1. Adopts, implements, and informs its subscribers of its policy for terminating service to users who are repeat copyright infringers;
2. Adopts standard technical measures used by copyright owners to identify and protect copyrighted works; and
3. Designates an agent to receive notification of claimed infringements from copyright owners, and registers that agent with the Copyright Office.

Basically, if you're willing to give up your customers, and you don't review anything we'll let you walk!

There are two different types of ISPs:

1. "an entity offering the transmission, routing, or providing of connections for digital online communications, between or among points specified by a user, of material of the user's choosing, without modification to the content of the material as sent or received."
2. any "provider of online services or network access, or the operator of facilities therefor."

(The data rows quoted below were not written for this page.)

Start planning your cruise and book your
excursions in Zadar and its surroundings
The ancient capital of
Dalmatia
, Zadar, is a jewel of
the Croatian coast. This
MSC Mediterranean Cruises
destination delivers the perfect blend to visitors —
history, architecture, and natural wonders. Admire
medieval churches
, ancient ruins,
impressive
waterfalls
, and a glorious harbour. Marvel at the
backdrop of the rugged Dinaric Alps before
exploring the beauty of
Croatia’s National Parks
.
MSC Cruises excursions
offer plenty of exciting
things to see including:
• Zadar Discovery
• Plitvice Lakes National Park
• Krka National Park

As long as it acts as passive conduit, ISPs falling under definition 1 have a safe harbor against transmission and transient storage of copyrighted works.

ISPs falling under definition 1 & 2, have a safe harbor for system caching, storing materials for users, and for information location tools. For these 3 safe harbors, the ISP must not know or have reason to know that the material cached, stored, or located is infringing.
Can you take a guess at the identity of one of the strongest lobbyists for this safe harbor provision? Yep, that's it, Yahoo! Yahoo pushed this legislation to prevent the exact type of lawsuit in the U.S. that they just lost against IFPI in China. And, what was the winning argument that sold (or is it bought?) so many of our legislators? "Failure to incorporate immunity directly into the Copyright Act could severely impair their rapidly emerging industry and impede the growth of economic activity on the Internet" (from Merges, Menell, & Lemley's IP Survey textbook).

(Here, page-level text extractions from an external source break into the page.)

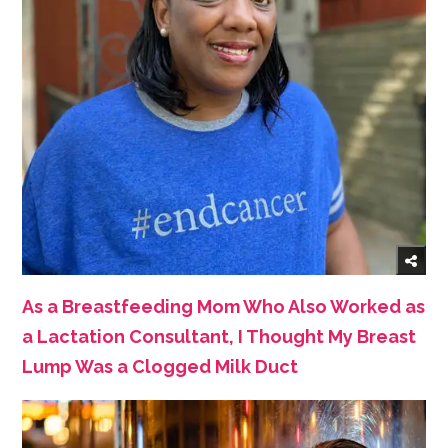
As a Breastfeeding Mom Who Also Worked as
a Lactation Consultant, I Thought My Breast
Lump Was a Clogged Milk Duct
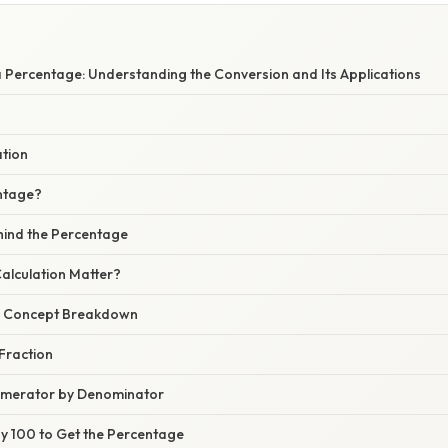
a Percentage: Understanding the Conversion and Its Applications
ation
ntage?
hind the Percentage
alculation Matter?
r Concept Breakdown
 Fraction
Numerator by Denominator
 by 100 to Get the Percentage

If the Chinese government adopted a safe harbor provision similar to the DMCA, then they would be able to kill two birds with one arrow (一箭双雕). First, they would eliminate uncertainty by creating a law that clearly tells OSPs when they are not liable for what they may be linking to. Secondly, impediments to the growth of e-commerce in China, which Jack Ma predicts will see incredible growth in 2008, would be lessened.

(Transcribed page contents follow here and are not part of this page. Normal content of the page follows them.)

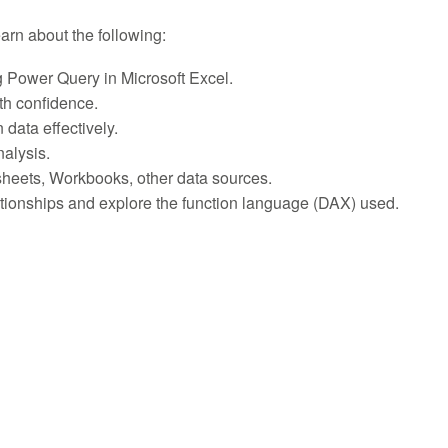
learn about the following:
g Power Query in Microsoft Excel.
th confidence.
 data effectively.
nalysis.
sheets, Workbooks, other data sources.
lationships and explore the function language (DAX) used.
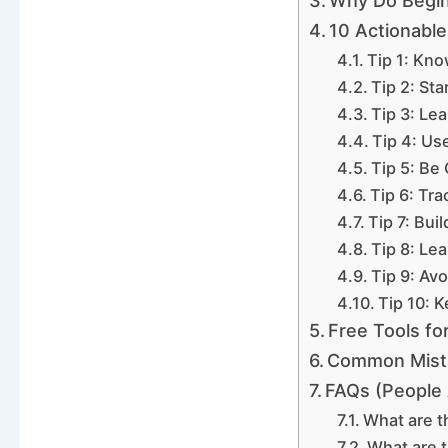
Why Do Begin
10 Actionable
Tip 1: Kn
Tip 2: Sta
Tip 3: Le
Tip 4: Us
Tip 5: Be
Tip 6: Tr
Tip 7: Bui
Tip 8: Le
Tip 9: Avo
Tip 10: 
Free Tools fo
Common Mista
FAQs (People 
What are t
What are t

I'm going to avoid commenting on the other important copyright and internet issue because it was covered so well by Rebecca MacKinnon at RConversation (h/t China Law Blog). But I will say that I think All Roads Lead to China has the most concise post on the problem.

2 comments:

FOARP said...

Went to a talk given here in London by Bill Patry (Google's in-house copyright counsel) back in November and he was banging the drum for the safe-harbours given for ISPs in US law there as well. Yes, this result does seem somewhat strange, especially considering how accomodating Yahoo! has been to the Chinese government.

Aaron Daniels said...

Great blog you have here.

I think the Chinese courts are hindered by a couple of things. First, their legal system is pretty much in its infancy. This is just one of many examples of how opening up to the west is causing problems they've never had to deal with.

I also think that in part they've been slow to adapt because the government wants to slow the tide of westernization. All these legal problems are presenting road blocks and perceived risk by investors, delaying progress (at least a little bit).

And finally, Chinese courts have a "Robin Hood" mentality. I've read case studies where the courts there dismiss theft of all kinds, basically stating that while the Chinese citizens may be guilty of wrong doing, they didn't profit nearly as much as the western company in the course of its normal operations.

Courts in Asia tend to be nationalistic, siding more with their nationals... I think they are fairer than courts in Japan though, for what its worth.